DPDK forward received packets to default network stack

Question

We're using DPDK (version 20.08 on ubuntu 20.04, c++ application) to receive UDP packets with a high throughput (>2 Mpps). We use a Mellanox ConnectX-5 NIC (and a Mellanox ConnectX-3 in an older system, would be great if the solution worked there aswell).

Contrary, since we only need to send a few configuration messages, we send messages through the default network stack.
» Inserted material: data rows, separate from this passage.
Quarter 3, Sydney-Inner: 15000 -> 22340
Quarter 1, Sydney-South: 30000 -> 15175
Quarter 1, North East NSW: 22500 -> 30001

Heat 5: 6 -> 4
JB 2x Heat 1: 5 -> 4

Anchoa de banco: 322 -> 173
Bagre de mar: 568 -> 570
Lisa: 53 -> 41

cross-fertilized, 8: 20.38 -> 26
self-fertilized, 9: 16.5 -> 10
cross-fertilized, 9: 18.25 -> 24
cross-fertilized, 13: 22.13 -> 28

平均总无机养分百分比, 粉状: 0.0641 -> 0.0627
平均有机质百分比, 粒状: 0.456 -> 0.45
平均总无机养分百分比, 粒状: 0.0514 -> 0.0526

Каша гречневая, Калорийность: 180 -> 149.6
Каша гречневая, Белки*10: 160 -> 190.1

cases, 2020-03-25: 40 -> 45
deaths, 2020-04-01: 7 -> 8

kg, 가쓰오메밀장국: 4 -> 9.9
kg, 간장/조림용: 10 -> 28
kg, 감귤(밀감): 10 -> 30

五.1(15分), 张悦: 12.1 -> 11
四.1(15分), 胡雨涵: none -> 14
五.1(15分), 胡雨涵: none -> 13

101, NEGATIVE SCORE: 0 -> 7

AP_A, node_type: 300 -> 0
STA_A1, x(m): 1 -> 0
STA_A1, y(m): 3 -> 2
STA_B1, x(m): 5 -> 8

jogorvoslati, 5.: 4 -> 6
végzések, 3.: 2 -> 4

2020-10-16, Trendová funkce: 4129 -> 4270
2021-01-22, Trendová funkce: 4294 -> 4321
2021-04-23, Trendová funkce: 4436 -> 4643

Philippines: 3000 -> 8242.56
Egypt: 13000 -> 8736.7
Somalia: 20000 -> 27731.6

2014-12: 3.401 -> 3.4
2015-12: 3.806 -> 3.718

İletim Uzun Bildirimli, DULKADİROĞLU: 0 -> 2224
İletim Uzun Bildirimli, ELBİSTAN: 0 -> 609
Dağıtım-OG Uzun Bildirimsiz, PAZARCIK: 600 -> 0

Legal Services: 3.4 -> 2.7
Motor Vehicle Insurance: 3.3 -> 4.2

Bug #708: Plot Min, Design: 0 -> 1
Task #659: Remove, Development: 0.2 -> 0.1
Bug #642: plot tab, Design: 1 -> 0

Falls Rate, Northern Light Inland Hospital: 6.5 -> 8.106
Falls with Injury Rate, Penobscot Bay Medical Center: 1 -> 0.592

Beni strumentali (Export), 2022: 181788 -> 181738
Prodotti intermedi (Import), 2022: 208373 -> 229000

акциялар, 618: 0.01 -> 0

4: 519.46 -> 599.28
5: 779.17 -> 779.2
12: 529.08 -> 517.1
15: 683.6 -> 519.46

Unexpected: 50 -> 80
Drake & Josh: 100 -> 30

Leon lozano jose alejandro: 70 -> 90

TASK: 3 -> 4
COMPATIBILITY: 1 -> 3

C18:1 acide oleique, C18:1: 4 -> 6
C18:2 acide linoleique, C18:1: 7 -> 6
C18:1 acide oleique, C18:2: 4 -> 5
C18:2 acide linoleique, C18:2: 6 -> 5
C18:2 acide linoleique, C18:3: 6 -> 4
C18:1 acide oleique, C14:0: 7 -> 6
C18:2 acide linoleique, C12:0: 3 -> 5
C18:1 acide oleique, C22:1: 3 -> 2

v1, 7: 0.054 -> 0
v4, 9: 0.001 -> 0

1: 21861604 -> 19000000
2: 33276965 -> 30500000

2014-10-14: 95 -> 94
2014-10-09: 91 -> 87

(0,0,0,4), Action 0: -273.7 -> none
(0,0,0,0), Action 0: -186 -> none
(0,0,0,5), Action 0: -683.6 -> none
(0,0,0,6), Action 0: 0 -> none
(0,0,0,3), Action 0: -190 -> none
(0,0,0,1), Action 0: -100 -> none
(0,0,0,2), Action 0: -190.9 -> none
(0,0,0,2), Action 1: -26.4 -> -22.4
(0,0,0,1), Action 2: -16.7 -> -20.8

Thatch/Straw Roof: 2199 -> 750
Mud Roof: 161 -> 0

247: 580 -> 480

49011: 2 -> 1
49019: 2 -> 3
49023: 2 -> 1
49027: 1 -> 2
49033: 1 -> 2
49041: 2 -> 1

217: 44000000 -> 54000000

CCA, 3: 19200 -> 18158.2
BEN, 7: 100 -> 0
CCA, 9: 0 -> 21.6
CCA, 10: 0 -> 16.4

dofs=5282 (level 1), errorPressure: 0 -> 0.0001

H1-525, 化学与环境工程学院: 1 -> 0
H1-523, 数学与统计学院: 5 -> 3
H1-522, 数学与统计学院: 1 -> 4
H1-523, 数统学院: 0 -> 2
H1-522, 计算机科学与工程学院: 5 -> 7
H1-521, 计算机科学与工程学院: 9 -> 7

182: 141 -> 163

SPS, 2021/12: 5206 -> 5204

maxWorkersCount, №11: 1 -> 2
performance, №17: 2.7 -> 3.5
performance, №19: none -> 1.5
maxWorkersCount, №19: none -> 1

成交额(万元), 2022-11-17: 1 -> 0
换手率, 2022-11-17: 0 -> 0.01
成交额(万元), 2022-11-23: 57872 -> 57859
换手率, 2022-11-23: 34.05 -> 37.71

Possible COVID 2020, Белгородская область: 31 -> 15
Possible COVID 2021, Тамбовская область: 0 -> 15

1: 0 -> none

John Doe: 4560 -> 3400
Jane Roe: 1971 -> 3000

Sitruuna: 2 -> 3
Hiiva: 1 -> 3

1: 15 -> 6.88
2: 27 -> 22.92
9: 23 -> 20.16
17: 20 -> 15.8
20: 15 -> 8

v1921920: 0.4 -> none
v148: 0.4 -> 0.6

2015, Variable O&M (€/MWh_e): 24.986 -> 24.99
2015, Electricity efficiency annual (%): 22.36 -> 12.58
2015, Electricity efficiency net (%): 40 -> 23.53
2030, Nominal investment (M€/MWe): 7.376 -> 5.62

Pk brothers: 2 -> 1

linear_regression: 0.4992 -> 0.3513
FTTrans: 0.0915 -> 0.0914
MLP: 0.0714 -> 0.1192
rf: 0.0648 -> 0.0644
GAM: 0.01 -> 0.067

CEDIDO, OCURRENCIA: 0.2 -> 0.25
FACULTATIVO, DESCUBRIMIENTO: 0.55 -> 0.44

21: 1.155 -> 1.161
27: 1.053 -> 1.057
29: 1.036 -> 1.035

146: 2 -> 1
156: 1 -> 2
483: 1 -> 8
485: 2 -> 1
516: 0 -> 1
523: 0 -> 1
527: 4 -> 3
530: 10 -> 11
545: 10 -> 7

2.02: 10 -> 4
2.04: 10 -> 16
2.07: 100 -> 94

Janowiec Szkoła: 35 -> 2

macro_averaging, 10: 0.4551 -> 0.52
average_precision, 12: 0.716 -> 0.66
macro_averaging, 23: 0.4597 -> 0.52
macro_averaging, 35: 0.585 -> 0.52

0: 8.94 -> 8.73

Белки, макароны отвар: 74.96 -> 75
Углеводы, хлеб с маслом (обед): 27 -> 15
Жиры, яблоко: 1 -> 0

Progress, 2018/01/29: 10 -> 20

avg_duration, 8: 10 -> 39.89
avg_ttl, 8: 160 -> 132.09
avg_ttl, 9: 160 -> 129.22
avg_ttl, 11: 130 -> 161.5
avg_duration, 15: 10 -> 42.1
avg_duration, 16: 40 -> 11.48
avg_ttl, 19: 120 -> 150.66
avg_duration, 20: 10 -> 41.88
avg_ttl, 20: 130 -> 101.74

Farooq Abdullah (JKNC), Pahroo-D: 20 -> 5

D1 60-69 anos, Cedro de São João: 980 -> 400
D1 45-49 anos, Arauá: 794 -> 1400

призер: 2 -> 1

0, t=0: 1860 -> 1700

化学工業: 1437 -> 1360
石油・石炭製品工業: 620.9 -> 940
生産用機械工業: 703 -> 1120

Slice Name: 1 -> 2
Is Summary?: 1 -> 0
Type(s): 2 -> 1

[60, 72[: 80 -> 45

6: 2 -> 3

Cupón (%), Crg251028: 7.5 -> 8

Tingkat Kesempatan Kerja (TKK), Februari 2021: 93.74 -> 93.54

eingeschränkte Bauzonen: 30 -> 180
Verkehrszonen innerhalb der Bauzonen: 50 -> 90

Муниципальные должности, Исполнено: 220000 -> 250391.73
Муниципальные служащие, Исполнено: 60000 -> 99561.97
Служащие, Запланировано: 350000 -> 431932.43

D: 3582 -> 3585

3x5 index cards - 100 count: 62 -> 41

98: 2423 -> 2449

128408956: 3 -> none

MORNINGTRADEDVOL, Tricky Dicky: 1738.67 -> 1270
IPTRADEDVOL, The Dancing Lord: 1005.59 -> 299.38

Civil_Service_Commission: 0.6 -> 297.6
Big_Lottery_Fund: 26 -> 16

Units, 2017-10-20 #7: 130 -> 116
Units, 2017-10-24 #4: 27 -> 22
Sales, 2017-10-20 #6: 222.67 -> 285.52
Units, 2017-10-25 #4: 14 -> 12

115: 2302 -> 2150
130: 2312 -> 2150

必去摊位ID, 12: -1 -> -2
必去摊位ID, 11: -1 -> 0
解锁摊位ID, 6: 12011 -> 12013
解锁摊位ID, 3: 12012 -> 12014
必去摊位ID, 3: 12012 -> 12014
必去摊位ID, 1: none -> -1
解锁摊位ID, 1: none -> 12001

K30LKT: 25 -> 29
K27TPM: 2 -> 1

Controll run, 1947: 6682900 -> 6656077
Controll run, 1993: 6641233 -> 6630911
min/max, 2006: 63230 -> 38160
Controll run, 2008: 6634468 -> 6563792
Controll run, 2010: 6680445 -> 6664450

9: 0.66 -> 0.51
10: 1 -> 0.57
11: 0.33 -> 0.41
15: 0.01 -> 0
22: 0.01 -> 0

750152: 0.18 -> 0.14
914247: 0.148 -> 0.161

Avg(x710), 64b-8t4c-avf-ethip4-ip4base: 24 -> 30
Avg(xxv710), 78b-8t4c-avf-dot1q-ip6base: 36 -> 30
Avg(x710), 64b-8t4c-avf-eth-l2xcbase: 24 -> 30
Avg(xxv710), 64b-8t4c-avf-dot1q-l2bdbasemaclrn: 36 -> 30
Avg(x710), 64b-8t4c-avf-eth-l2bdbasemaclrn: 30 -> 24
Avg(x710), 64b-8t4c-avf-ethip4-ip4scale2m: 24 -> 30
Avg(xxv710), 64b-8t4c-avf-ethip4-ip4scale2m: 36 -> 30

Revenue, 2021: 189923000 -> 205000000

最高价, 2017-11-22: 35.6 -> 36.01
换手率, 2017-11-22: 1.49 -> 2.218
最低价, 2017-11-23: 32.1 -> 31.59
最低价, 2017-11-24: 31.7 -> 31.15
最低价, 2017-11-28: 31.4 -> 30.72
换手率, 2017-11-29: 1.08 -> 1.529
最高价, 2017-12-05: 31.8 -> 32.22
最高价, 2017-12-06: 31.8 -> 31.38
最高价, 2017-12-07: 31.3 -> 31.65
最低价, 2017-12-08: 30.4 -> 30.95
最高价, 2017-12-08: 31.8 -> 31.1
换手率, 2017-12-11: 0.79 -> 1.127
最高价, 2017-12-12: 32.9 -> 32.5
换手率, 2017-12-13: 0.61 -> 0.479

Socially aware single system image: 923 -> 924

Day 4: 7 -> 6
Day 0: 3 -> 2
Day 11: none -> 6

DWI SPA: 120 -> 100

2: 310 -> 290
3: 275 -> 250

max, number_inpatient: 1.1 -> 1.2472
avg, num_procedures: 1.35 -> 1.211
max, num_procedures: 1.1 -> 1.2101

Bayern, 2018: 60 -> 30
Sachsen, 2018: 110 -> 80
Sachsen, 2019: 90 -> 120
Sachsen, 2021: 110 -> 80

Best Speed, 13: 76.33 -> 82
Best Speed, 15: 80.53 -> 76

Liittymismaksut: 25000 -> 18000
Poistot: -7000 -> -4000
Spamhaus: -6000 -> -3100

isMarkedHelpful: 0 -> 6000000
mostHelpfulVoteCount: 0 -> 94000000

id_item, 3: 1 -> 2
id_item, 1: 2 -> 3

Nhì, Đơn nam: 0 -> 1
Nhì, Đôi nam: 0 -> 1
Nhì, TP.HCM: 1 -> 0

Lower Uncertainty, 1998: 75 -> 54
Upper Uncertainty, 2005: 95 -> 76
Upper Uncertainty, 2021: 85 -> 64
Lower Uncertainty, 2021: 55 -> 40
This way, we can use lots of readily available tools to send configuration messages; however, since all the received data is consumed by DPDK, these tools do not get back any messages.

The most prominent issue arises with ARP negotiation: the host tries to resolve addresses, the clients also do respond properly, however, these responses are all consumed by DPDK such that the host cannot resolve the addresses and refuses to send the actual UDP packets.

Our idea would be to filter out the high throughput packets on our application and somehow "forward" everything else (e.g. ARP responses) to the default network stack. Does DPDK have a built-in solution for that? I unfortunatelly coulnd't find anything in the examples.

I've recently heard about the packet function which allows to inject packets into SOCK_DGRAM sockets which may be a possible solution. I also couldn't find a sample implementation for our use-case, though. Any help is greatly appreciated.

Answer 1

Theoretically, if the NIC in question supports the embedded switch feature, it should be possible to intercept the packets of interest in the hardware and redirect them to a virtual function (VF) associated with the physical function (PF), with the PF itself receiving everything else.

• The user configures SR-IOV feature on the NIC / host as well as virtualisation support;
• For a given NIC PF, the user adds a VF and binds it to the corresponding Linux driver;
• The DPDK application is run with the PF ethdev and a representor ethdev for the VF;
• To handle the packets in question, the application adds the corresponding flow rules.

The PF (ethdev 0) and the VF representor (ethdev 1) have to be explicitly specified by the corresponding EAL argument in the application: -a [pci:dbdf],representor=vf0.

As for the flow rules, there should be a pair of such.

The first rule's components are as follows:

• Attribute transfer (demands that matching packets be handled in the embedded switch);
• Pattern item REPRESENTED_PORT with port_id = 0 (instructs the NIC to intercept packets coming to the embedded switch from the network port represented by the PF ethdev);
• Pattern items matching on network headers (these provide narrower match criteria);
• Action REPRESENTED_PORT with port_id = 1 (redirects packets to the VF).

In the second rule, item REPRESENTED_PORT has port_id = 1, and action REPRESENTED_PORT has port_id = 0 (that is, this rule is inverse). Everything else should remain the same.

It is important to note that some drivers do not support item REPRESENTED_PORT at the moment. Instead, they expect that the rules be added via the corresponding ethdevs. This way, for the provided example: the first rule goes to ethdev 0, the second one goes to ethdev 1.

---

As per the OP update, the adapter in question might indeed support the embedded switch feature. However, as noted above, item REPRESENTED_PORT might not be supported. The rules should be inserted via specific ethdevs. Also, one more attribute, ingress, might need to be specified.

In order to check whether this scheme works, one should be able to deploy a VF (as described above) and run testpmd with the aforementioned EAL argument. In the command line of the application, the two flow rules can be tested as follows:

• flow create 0 ingress transfer pattern eth type is 0x0806 / end actions represented_port ethdev_port_id 1 / end
• flow create 1 ingress transfer pattern eth type is 0x0806 / end actions represented_port ethdev_port_id 0 / end

Once done, that should pass ARP packets to the VF (thus, to the network interface) in question. The rest of packets should be seen by testpmd in active forwarding mode (start command).

NOTE: it is recommended to switch to the most recent DPDK release.

Answer 2

For the current use case, the best option is to make use of DPDK TAP PMD (which is part of LINUX DPDK). You can use Software or Hardware to filter the specific packets then sent it desired TAP interface.

A simple example to demonstrate the same would be making use DPDK skeleton example.

1. build the DPDK example via cd [root folder]/example/skeleton; make static
2. pass the desired Physical DPDK PMD NIC using DPDK eal options ./build/basicfwd -l 1 -w [pcie id of DPDK NIC] --vdev=net_tap0;iface=dpdkTap
3. In second terminal execute ifconfig dpdkTap 0.0.0.0 promisc up
4. Use tpcudmp to capture Ingress and Egress packets using tcpdump -eni dpdkTap -Q in and tcpdump -enu dpdkTap -Q out respectively.

Note: you can configure ip address, setup TC on dpdkTap. Also you can run your custom socket programs too. You do not need to invest time on TLDP, ANS, VPP as per your requirement you just need an mechanism to inject and receive packet from Kernel network stack.